As of last week, the woman known as “Amy” in every federal district court across the country had received almost 1,000 notices that she had been identified as the victim of a crime.
Now, at age 20, she has filed requests in nearly 400 criminal cases asking that she receive restitution from any defendant convicted of viewing those pictures.
The idea of restitution is to make crime victims whole. But in Amy’s cases, the question is whether the act of simply “possessing,” or looking, at the illegal, pornographic images in which she appeared is directly responsible for the harm she has suffered and will continue to suffer in the future.
Mr. Marsh — and most federal prosecutors –agree that it is.
“It’s about good law in the area,” Mr. Marsh said. “We’re taking a cautious approach.”
Mr. Marsh added, by filing for restitution in these cases, his client is beginning to feel empowered.

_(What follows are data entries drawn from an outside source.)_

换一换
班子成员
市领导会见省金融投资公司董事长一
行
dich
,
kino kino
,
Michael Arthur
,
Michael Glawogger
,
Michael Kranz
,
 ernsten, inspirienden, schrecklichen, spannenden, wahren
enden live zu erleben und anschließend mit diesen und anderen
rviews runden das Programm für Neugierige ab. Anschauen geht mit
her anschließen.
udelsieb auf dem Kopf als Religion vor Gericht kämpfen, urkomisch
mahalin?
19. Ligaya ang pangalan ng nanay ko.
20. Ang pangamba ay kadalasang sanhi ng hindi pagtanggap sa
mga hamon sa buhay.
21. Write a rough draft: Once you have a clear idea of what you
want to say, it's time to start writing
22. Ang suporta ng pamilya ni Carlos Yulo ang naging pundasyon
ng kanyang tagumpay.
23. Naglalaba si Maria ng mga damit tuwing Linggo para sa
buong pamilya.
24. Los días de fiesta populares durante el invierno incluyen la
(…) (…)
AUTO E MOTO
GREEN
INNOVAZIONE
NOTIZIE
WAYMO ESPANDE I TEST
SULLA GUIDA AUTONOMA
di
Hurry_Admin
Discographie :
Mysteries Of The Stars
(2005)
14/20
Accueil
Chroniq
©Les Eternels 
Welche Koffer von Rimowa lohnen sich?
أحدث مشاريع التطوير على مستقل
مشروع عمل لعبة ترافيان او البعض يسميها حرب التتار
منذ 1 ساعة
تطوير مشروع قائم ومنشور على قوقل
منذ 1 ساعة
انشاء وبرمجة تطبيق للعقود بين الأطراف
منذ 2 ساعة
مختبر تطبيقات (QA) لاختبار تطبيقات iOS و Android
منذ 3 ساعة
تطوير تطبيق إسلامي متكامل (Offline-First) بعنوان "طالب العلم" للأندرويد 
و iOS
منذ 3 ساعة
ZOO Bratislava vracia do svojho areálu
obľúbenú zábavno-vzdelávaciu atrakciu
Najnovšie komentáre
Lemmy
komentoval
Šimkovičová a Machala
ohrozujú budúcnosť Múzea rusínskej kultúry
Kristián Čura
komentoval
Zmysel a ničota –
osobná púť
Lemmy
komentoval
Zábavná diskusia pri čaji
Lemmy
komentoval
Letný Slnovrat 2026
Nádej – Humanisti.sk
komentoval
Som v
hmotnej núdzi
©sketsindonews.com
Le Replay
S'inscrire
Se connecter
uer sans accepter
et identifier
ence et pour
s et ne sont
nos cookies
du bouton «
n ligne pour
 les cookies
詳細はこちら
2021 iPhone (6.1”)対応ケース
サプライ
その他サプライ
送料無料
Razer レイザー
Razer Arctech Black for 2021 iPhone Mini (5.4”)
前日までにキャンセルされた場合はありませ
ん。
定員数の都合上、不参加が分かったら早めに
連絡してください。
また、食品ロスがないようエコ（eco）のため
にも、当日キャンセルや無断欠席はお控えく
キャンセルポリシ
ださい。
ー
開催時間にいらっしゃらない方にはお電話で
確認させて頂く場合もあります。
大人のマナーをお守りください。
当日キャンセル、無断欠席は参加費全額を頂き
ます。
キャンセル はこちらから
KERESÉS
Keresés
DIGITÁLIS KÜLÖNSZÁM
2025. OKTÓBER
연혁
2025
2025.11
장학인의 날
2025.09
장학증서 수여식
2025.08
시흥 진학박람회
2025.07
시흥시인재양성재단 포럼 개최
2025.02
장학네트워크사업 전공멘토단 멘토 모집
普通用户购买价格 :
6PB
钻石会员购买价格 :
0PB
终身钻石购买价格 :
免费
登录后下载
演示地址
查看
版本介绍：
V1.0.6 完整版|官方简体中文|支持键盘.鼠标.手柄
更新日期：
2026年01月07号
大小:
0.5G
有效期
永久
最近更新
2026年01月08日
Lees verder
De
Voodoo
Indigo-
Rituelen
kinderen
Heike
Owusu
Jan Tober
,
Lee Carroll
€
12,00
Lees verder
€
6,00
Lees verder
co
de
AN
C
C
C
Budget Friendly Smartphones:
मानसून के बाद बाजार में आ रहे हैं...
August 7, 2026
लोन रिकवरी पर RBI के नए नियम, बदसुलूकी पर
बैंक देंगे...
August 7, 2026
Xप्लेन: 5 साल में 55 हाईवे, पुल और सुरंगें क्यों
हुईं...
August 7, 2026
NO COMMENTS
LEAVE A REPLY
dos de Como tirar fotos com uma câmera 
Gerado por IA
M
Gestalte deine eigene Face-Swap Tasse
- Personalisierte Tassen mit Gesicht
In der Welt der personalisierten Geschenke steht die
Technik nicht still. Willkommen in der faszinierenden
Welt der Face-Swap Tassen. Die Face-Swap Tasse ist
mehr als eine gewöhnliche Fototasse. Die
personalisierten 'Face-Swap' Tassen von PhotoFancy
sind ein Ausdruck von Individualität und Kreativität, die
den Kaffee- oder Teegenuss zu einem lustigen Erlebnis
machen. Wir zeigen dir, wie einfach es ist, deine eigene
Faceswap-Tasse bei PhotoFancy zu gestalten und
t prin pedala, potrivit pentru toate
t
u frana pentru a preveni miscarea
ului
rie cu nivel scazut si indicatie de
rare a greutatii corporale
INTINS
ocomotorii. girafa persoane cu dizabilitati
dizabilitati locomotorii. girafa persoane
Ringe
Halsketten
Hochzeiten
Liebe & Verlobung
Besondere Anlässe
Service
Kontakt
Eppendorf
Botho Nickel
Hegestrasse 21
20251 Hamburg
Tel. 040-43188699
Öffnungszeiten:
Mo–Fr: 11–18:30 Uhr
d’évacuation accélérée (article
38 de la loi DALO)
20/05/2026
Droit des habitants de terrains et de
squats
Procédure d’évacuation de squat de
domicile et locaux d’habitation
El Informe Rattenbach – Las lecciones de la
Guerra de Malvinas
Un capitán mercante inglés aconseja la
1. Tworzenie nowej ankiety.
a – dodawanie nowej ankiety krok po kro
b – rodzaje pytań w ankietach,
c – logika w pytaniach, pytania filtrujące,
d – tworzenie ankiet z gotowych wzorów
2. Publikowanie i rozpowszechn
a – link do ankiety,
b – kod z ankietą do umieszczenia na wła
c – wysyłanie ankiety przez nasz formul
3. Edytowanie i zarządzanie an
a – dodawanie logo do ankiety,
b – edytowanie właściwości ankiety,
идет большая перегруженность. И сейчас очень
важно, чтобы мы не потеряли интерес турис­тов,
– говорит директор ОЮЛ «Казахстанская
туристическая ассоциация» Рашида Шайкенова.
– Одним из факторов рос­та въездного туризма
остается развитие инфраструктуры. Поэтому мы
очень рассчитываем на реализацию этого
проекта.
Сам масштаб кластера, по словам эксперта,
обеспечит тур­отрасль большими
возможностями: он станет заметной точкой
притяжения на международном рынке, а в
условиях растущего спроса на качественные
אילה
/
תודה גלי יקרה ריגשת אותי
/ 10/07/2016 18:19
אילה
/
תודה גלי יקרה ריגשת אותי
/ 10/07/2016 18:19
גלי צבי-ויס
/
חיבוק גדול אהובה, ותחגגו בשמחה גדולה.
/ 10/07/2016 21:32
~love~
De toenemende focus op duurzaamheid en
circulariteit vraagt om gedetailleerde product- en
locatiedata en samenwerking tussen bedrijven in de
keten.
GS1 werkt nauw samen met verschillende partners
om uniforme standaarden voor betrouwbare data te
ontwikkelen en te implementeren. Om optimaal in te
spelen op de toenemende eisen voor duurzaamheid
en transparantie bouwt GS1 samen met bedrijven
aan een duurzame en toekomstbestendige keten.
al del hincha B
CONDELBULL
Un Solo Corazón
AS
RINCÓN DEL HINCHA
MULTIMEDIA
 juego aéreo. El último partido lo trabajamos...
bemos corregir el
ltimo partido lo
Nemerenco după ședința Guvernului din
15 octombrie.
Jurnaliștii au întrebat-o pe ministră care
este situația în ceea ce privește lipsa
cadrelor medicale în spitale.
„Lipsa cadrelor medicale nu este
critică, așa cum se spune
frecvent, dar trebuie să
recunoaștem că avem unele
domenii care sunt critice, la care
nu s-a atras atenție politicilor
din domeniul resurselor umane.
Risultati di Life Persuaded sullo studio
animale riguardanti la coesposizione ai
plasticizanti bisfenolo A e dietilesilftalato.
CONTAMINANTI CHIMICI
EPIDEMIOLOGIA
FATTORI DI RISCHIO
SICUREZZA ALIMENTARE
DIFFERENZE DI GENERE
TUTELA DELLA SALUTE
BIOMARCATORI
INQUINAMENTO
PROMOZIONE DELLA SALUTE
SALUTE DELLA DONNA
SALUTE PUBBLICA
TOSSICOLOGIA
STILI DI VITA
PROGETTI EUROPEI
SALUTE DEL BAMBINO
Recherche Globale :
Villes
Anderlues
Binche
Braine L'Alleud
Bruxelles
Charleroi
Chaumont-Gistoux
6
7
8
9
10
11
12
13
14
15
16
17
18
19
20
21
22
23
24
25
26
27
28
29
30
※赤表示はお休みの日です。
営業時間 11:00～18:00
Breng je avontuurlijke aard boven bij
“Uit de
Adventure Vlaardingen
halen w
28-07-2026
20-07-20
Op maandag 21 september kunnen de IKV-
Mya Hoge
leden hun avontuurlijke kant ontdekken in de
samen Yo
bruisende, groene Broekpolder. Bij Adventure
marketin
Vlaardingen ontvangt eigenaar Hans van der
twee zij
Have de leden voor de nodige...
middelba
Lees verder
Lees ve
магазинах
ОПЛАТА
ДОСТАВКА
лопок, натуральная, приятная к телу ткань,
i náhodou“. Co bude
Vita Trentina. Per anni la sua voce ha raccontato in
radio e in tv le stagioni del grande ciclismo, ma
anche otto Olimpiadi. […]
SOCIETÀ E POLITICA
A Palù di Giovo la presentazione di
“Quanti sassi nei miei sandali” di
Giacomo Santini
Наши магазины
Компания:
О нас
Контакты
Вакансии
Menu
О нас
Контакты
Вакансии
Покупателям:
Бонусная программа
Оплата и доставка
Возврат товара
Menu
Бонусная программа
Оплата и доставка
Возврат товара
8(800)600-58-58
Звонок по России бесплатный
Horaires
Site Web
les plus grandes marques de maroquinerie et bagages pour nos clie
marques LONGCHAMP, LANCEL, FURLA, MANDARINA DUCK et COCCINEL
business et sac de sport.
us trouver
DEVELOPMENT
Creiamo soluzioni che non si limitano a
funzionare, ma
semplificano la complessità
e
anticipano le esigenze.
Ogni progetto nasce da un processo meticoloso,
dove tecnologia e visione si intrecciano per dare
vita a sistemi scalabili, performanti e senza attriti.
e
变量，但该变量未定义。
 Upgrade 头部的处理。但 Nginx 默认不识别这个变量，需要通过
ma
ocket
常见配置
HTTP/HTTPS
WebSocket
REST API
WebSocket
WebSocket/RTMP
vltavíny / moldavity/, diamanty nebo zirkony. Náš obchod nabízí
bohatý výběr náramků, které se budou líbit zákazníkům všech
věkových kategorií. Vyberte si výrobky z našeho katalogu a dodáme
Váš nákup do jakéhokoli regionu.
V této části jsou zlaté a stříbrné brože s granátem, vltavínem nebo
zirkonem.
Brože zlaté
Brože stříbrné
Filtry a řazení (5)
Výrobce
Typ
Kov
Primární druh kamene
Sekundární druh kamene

“Through the restitution, she feels she’s going from a victim to someone who’s taking control of her life.”
Still, she doesn’t make much in the way of long-term plans.
“Most of her life is spent coping day to day,” Mr. Marsh said.
Among those who have been made to pay are a former law enforcement officer and a man who worked in a lumber yard, Mr. Marsh said.
Under the requests for restitution, once Amy receives the entire $3.2 million she is asking for, she would no longer file any new claims. For his part, Mr. Marsh is only being paid an average of about $3,500 per claim filed.
It’s not a windfall, Mr. Marsh said. For Amy, who has no health insurance and is living on public assistance, restitution will be simply a means of compensating her for her inability to work at a full-time, professional job because of the harm done to her, he said.
“You have millionaires going to prison, and taxpayers funding their treatment. And then you have the victims with zero,” Mr. Marsh said. “The social costs here are huge on both sides of the equation, and this is really just a way of equalizing the treatment of victims in the criminal justice system.”